Cego, mas não pelo sol
Somos amantes de estórias, devoradores insaciáveis de narrativas. Seja lendo livros, indo ao cinema, ouvindo música, navegando na internet, conversando com amigos… É difícil estarmos longe de estórias, boas ou ruins. Vemos nossa própria vida como narrativa, e nos encantamos com muitas que conhecemos. E o poder das estórias, ficcionais ou não, é inegável; é a partir delas que tiramos reflexões a respeito de nossas próprias vidas.
O Sol pode Cegar relata a iniciação sexual do adolescente Paulo com Maria, que trabalha como empregada doméstica em sua casa, e que chega ao fim após a partida dela, depois de ser violentada sexualmente pelos amigos de Paulo. Há no filme três temas que por si só renderiam um filme cada um: a iniciação sexual na adolescência; a diferença imposta a indivíduos através de uma classificação em classes sociais, delimitadas a partir do poder econômico de cada um, e como isso pode afetar as relações sociais entre esses indivíduos; e aquele que estrutura-se como o clímax do filme, o ponto final dessa relação: a violência sexual.
Meu incômodo está no que senti como uma falta de cuidado com a construção narrativa relacionando esses três pilares. Meu foco firma-se sobre o último tema. A partir do momento que os três amigos entram no apartamento de Paulo e são recebidos por Maria, sabemos exatamente o desfecho daquela cena e sente-se a angústia por aquilo que está prestes a acontecer com a personagem. Angústia essa que não é criada apenas a partir da progressão narrativa do filme que encontra seu desfecho ali, mas também por termos em nós o conhecimento do ato hediondo que é o abuso sexual, e sabermos que esse é um ato que acomete muitas mulheres, assim como Maria. E estamos ali, assistindo aquilo, presenciando tudo.
A preocupação é ver que a narrativa fica na superficialidade ao submeter sua personagem a tal violência, e termina sem que possamos sair da sala com algum pensamento ou reflexão sobre o assunto, onde o estupro de Maria está apenas como desfecho chocante para a narrativa, provocador de tensão e choque para aqueles que assistem.

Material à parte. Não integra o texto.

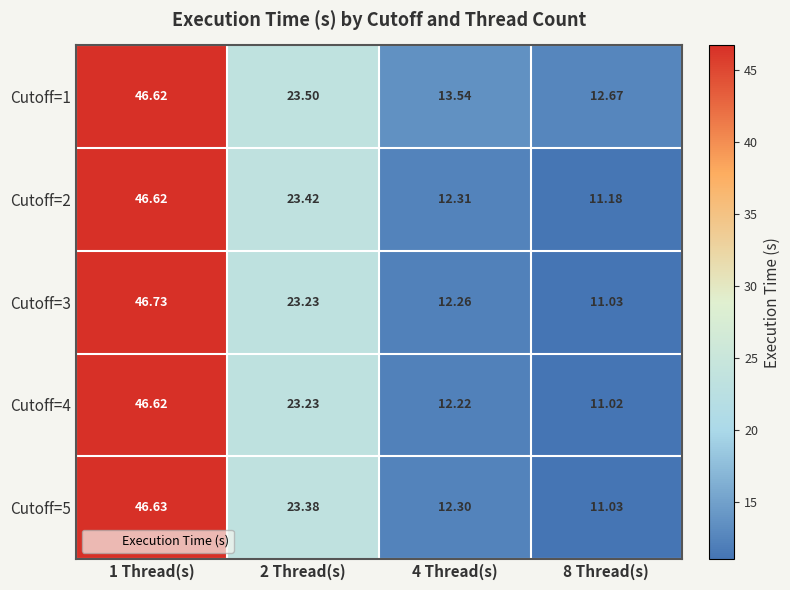

At which category does the chart reach its peak across all series?

1 Thread(s)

Mas ao retratar em sua narrativa um tema que, por mais infeliz que seja admitir isso, está presente na sociedade e vitimiza tantas mulheres, não seria mais respeitoso, e digo até mesmo mais corajoso, criar algo que possa trabalhar de maneira mais inteligente e profunda esse assunto, e não simplesmente usá-lo para como artifício narrativo para o chocante? Afinal, já somos colocamos em estado de indignação e perplexidade ao ouvir algum outro caso semelhante.
Se as estórias têm um poder que muitas vezes não nos damos conta, a ponto de serem lugares de reflexões sobre como nós mesmos vivemos nossas vidas, é necessário em alguns momentos ter um cuidado com aquilo que estamos narrando, pois o choque pelo choque pode funcionar durante o tempo de exibição, mas após a sessão pouco fica.
Tratando-se de um tema que aflige tantas pessoas, a narrativa não se debruça sobre ele, usando-o no fim apenas de maneira espetacular, o que pode ser uma ofensa para aquelas(es) que já foram vítimas da violência sexual ou já estiveram próximos desse crime. E com uma narrativa assim logo ela é esquecida, por não trazer nada que possa nos servir como um aprendizado frente nossa própria realidade, ironicamente falando dela mesma.